Default value: "detailed_prediction"

Also available on the trained model.

extensionLevel

Maximum is N - 1 (N = numCols). Minimum is 0. Extended Isolation Forest with extension_Level = 0 behaves like Isolation Forest.

Default value: 0

Also available on the trained model.

featuresCols

Name of feature columns

Scala default value: Array() ; Python default value: []

Also available on the trained model.

ignoreConstCols

Ignore constant columns.

Scala default value: true ; Python default value: True

Also available on the trained model.

keepBinaryModels

If set to true, all binary models created during execution of the fit method will be kept in DKV of H2O-3 cluster.

Scala default value: false ; Python default value: False

modelId

Destination id for this model; auto-generated if not specified.
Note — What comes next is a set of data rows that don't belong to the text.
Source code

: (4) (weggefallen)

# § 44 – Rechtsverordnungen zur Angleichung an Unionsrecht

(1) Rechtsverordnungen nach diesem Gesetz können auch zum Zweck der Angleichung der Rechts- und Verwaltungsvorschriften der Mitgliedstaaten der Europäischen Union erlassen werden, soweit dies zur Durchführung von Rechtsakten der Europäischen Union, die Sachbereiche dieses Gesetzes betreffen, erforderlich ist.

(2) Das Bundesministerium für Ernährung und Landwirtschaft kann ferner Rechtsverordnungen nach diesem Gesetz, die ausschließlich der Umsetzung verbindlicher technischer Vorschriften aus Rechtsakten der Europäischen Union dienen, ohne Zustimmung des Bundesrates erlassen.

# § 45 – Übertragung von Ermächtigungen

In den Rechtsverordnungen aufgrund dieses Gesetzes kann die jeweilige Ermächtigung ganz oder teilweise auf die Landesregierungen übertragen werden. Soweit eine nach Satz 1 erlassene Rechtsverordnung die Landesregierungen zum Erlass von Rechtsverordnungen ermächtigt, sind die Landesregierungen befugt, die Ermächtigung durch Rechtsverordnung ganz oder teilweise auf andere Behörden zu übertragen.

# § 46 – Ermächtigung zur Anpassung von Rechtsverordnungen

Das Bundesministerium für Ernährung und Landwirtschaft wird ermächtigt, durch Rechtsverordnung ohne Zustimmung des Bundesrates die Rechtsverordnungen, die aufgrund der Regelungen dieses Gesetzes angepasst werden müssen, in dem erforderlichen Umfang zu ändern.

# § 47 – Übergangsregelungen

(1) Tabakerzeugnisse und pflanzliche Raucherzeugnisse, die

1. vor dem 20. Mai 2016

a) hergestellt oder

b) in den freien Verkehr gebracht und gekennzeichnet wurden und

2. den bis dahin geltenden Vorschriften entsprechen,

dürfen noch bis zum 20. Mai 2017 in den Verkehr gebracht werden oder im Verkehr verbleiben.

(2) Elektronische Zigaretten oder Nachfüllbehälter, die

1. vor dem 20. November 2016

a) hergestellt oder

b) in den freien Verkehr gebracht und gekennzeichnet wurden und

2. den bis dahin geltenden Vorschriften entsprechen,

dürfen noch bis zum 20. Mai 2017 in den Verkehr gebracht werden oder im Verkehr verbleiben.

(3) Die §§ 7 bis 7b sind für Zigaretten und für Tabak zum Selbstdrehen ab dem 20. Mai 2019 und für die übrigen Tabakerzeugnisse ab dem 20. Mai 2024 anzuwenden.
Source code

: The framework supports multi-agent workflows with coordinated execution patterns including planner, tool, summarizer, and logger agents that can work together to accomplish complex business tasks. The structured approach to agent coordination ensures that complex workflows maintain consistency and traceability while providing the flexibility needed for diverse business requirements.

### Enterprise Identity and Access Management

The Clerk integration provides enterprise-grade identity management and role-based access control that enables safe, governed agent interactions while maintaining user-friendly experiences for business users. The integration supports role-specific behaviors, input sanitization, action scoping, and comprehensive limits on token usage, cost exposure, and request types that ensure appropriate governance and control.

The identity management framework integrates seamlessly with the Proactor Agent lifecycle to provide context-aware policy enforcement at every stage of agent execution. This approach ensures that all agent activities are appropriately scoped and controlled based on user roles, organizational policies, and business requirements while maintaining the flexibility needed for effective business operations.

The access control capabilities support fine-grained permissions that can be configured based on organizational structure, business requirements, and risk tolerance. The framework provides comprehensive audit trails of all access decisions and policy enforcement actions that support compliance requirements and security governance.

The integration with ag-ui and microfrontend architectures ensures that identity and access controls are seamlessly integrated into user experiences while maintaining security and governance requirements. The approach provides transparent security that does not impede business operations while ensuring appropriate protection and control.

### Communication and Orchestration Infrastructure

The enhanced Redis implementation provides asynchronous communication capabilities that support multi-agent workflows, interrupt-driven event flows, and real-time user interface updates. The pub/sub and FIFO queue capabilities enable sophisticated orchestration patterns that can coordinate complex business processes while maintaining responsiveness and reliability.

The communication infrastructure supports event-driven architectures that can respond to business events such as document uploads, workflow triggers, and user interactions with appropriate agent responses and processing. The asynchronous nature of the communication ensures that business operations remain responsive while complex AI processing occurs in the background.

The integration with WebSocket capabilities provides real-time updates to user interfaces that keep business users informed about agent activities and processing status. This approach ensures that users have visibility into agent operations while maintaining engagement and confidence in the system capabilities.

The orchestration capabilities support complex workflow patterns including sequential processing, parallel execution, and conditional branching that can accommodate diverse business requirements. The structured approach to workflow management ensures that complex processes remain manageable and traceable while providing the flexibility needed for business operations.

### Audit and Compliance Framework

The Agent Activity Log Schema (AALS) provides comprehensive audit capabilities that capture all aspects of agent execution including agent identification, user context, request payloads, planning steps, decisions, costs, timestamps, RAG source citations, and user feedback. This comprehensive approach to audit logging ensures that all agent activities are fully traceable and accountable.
Scala default value: null ; Python default value: None

ntrees

Number of Extended Isolation Forest trees.

Default value: 100

Also available on the trained model.

predictionCol

Prediction column name

Default value: "prediction"

Also available on the trained model.

sampleSize

Number of randomly sampled observations used to train each Extended Isolation Forest tree.

Default value: 256

Also available on the trained model.

seed

Seed for pseudo random number generator (if applicable).

Scala default value: -1L ; Python default value: -1

Also available on the trained model.

splitRatio

Accepts values in range [0, 1.0] which determine how large part of dataset is used for training and for validation. For example, 0.8 -> 80% training 20% validation. This parameter is ignored when validationDataFrame is set.

Default value: 1.0

validationDataFrame

A data frame dedicated for a validation of the trained model. If the parameters is not set,a validation frame created via the ‘splitRatio’ parameter. The parameter is not serializable!

Scala default value: null ; Python default value: None

withContributions

Enables or disables generating a sub-column of detailedPredictionCol containing Shapley values of original features.

Scala default value: false ; Python default value: False

Also available on the trained model.

withLeafNodeAssignments

Enables or disables computation of leaf node assignments.

Scala default value: false ; Python default value: False

Also available on the trained model.

withStageResults

Enables or disables computation of stage results.

Scala default value: false ; Python default value: False

Also available on the trained model.